As I thought back over my list, I decided to focus on the books that I wanted to read again, the books that made me feel sad when I finished them because I'd never have the delight of the first read again. I thought about books that make me want to keep writing poems.  I want books that help me to see the world differently, that make me shake my head at the audacious comparisons and the wonderful wordplay.

If I could choose only one book I've read in the past year to read again and again, it would be Space Struck by Paige Lewis (Sarabande Books).  I wish I could remember which poet recommended this book and where--it sounded interesting to me, and I added it to an Amazon order to get to the free shipping level (yes, I'm the last person in the U.S. who does not have Amazon Prime).

A look at the titles of the poems lets us know that we're in store for a treat:  "You Be You, and I'll Be Busy," "God's Secretary, Overworked," and "So You Want to Leave Purgatory."  It's one of the few volumes of poetry where I've put a star by the title of one of the poems because it delighted me so.

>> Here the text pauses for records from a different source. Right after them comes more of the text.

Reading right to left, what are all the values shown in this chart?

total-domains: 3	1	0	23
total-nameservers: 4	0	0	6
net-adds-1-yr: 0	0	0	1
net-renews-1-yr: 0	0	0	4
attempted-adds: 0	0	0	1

Let me look at that poem, "On the Train, a Man Snatches My Book."  I love the way she describes how she's feeling, if she decided to pay attention to the man who sneers at her with such contempt and dismissal:

"                     . . .                     I feel

as if I'm on the moon listening to the air hiss
out of my spacesuit, and I can't find the hole.  I'm

the vice president of panic, and the president is
missing.  . . .                                                  "

This book is full of musings of our current existential despair--both on an individual level and a species level.

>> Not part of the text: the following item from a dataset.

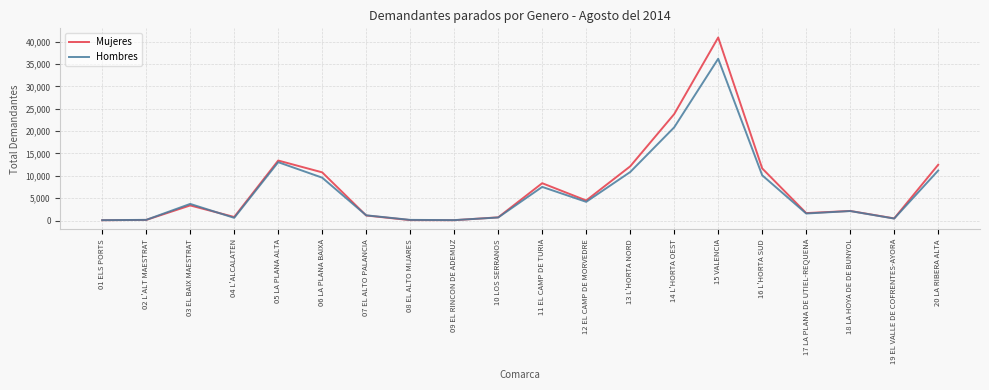

Where is Hombres nearest to the value 18132?

14 L'HORTA OEST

It's been a good year for poetry collections that use science in interesting ways.  I'd add Martha Silano's Gravity Assist (Saturnalia Books) and Lee Ann Roripaugh's Tsunami vs. the Fukushima 50 (Milkweed Editions) to my list too.  Regular readers of this blog may remember that I wrote a post about Roripaugh's book back when I first read it in the summer.

I'm also including a book that I'm not likely to read again--it was a tough read the first time.  Paisley Rekdal's Nightingale revisits Ovid and all those metamorphoses.  The description sounded like it would thrill my inner English major who loves to see the connections to older literature.

I had forgotten how much of Ovid's work revolves around sexual assault and rape.  Perhaps all of Greek mythology does, and I've forgotten.  In this Me Too world, the book was a tough read for me, as much of it revolved around sexual assault.

It's important work, and "Nightingale:  A Gloss" is an amazing poem.  It also makes me nauseatingly afraid to leave my house with its depiction of threats at every corner, no matter how idyllic.

Space Struck, too, shows a world of threats, but it affects me differently.  Is it the difference in the type of threat?  Maybe that's it.  The poems in Space Struck are shorter, and therefore they have a different impact than some of the poems in Nightingale.  Or maybe it's the humor that weaves through Space Struck that's not in Nightingale.

It's been a great year for poetry--I look forward to seeing what 2020 brings (a new decade--gulp!).